Clash Resolution & Deduplication: The candidate list is sorted by rotation angle $\theta$. Because the lattice is highly symmetric, many different pairs of points will yield the exact same rotation angle. We group candidates whose angles match. For each group of duplicate angles, we keep only one winner using the following heuristics:
- Primary choice: The pair belonging to the smallest radius shell wins. This ensures we select the smallest possible moiré supercell (i.e., the fundamental unit cell rather than a larger multiple).
- Tie-breaker: If radii are equal, we select the pair whose orientation (the azimuthal angle of the vector sum of its super lattice basis vectors) is closest to $0^\circ$. This is done purely for cosmetic purposes. All the other candidates are geometrically equivalent to this one.

Some Practical Optimizations

Y-axis Filtering: As mentioned in Step 3, any point with a negative Y-coordinate is skipped outright. Any match involving a lower-half point simply manifests as a geometrically equivalent match further down the pipeline. Stripping them early cuts the inner $O(N^2)$ loop iterations by $75\%$.
Excluding zero distance: The origin $(0, 0)$ is explicitly removed from the shared levels $D$. The origin always maps to itself under any rotation, providing no useful geometric constraints for resolving $\theta$.

Time Complexity

If the number points is of the order $O(n^2)$ and they are sorted by distance, the time complexity of this part becomes $O(n^2 \log n^2) = O(n^2 \log n)$ (because $\log n^2 = 2 \log n$). Apart from this all other steps are multiple order smaller than this cost, hence can be ignored. That makes this algorithm much less than the $O(n^3)$ of the Diophantine approach and arguably more intuitive.
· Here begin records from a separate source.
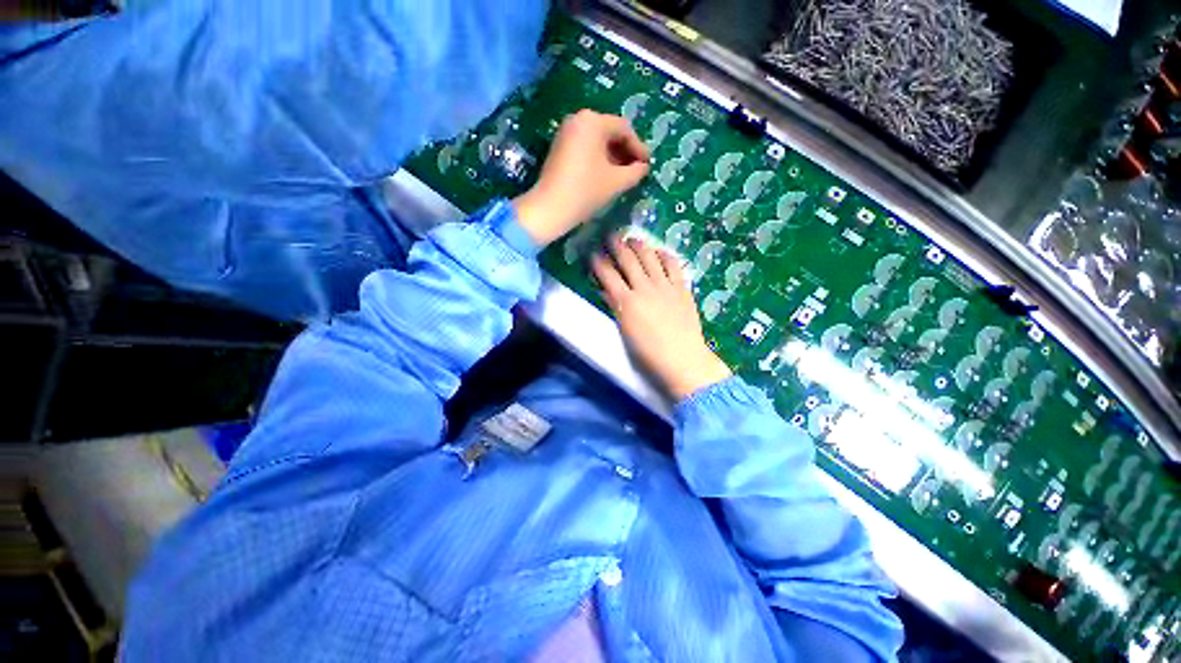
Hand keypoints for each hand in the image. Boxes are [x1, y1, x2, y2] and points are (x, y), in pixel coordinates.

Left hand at [514, 110, 649, 246]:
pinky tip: (606, 175)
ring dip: (613, 156)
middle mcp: (578, 119)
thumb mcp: (616, 182)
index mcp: (593, 121)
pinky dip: (598, 159)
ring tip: (624, 175)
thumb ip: (635, 172)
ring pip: (597, 141)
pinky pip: (585, 147)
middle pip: (610, 132)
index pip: (624, 129)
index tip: (647, 165)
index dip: (639, 147)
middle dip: (625, 152)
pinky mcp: (559, 147)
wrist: (550, 208)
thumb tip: (643, 167)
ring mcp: (566, 133)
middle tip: (637, 170)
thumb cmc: (586, 191)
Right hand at [592, 235, 731, 400]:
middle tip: (611, 236)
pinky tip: (660, 251)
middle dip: (617, 245)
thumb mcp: (625, 331)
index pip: (608, 275)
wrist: (682, 358)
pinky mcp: (682, 288)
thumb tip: (605, 291)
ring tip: (633, 239)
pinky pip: (673, 265)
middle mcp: (644, 288)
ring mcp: (665, 286)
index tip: (594, 254)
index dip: (599, 262)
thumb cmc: (648, 353)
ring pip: (650, 257)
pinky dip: (665, 255)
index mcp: (626, 302)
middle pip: (628, 259)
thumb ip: (615, 308)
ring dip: (639, 245)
Calculating the super-lattice vectors

Once the process has identified a valid commensurate angle $\theta$ and its corresponding overlapping point, the algorithm computes integer indices ll1, ll2 (for the lower layer) and ul1, ul2 (for the upper layer). These indices describe how to reach the coincidence point $\mathbf{p}$ using the primitive basis vectors of the respective layers.
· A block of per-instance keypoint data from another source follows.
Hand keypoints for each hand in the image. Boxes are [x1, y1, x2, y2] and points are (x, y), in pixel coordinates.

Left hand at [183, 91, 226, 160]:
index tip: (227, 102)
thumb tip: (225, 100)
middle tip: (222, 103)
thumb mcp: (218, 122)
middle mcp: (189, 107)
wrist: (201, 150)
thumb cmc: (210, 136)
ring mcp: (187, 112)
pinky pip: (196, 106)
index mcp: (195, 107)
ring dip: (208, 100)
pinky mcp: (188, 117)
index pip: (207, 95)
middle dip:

To actually construct the moiré supercell geometry, we need the large moiré lattice vectors ($\mathbf{m_{lv1}}$ and $\mathbf{m_{lv2}}$). Because a moiré lattice inherits the point-group symmetry of its constituent layers, the second moiré vector is just the first vector rotated by the natural angle between the monolayer's basis vectors ($\beta$).
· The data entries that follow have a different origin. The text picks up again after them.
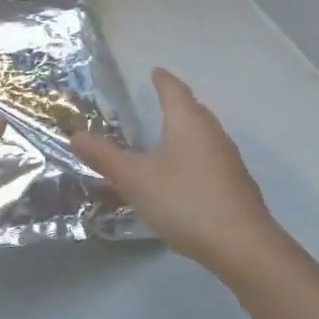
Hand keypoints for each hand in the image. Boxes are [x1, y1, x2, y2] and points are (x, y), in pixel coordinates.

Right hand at [71, 69, 284, 273]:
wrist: (243, 247)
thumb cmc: (185, 201)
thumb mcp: (135, 179)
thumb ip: (104, 157)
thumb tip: (75, 135)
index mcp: (188, 123)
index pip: (174, 90)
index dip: (163, 80)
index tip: (155, 72)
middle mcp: (212, 133)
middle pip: (194, 109)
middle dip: (177, 102)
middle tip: (159, 100)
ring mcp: (229, 160)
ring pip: (205, 134)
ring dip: (187, 129)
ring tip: (168, 135)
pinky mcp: (237, 185)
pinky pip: (212, 157)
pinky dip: (196, 155)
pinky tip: (185, 174)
Mathematically, this is expressed as follows:

Find the inherent angle between the monolayer's basis vectors ($\beta$):
Let $\mathbf{a_1}$ and $\mathbf{a_2}$ be the primitive lattice vectors of the given monolayer. For different types of layers in upper and lower, we . The angle $\beta$ between them is found using the dot product:

$$ \beta = \cos^{-1}\left( \frac{\mathbf{a_1} \cdot \mathbf{a_2}}{|\mathbf{a_1}| |\mathbf{a_2}|} \right) $$

Compute the first super-lattice vector ($\mathbf{m_{lv1}}$):
The coincidence point directly gives us the first super-lattice vector. Using the lower layer indices ($l_1$, $l_2$) returned by the algorithm:

$$ \mathbf{m_{lv1}} = l_1 \mathbf{a_1} + l_2 \mathbf{a_2} $$

Compute the second super-lattice vector ($\mathbf{m_{lv2}}$):
To preserve the underlying lattice symmetry in the moiré pattern, the second vector is simply the first one rotated by $\beta$:

$$ \mathbf{m_{lv2}} = R(\beta)\mathbf{m_{lv1}} $$

where $R(\beta)$ is the standard 2D rotation matrix:

$$ R(\beta) = \begin{bmatrix} \cos\beta & -\sin\beta \ \sin\beta & \cos\beta \end{bmatrix} $$

These two vectors, $\mathbf{m_{lv1}}$ and $\mathbf{m_{lv2}}$, span the exact boundaries of the commensurate moiré supercell, which can then be populated with the individual atoms of both layers.

We avoided solving Diophantine equations by leaning on geometry and symmetry:

Points are grouped by radius
Only overlapping radii are considered
Pairwise angle differences yield the commensurate angles

This makes MoirePy's angle detection both fast and visual, and opens up room for further optimizations or generalizations.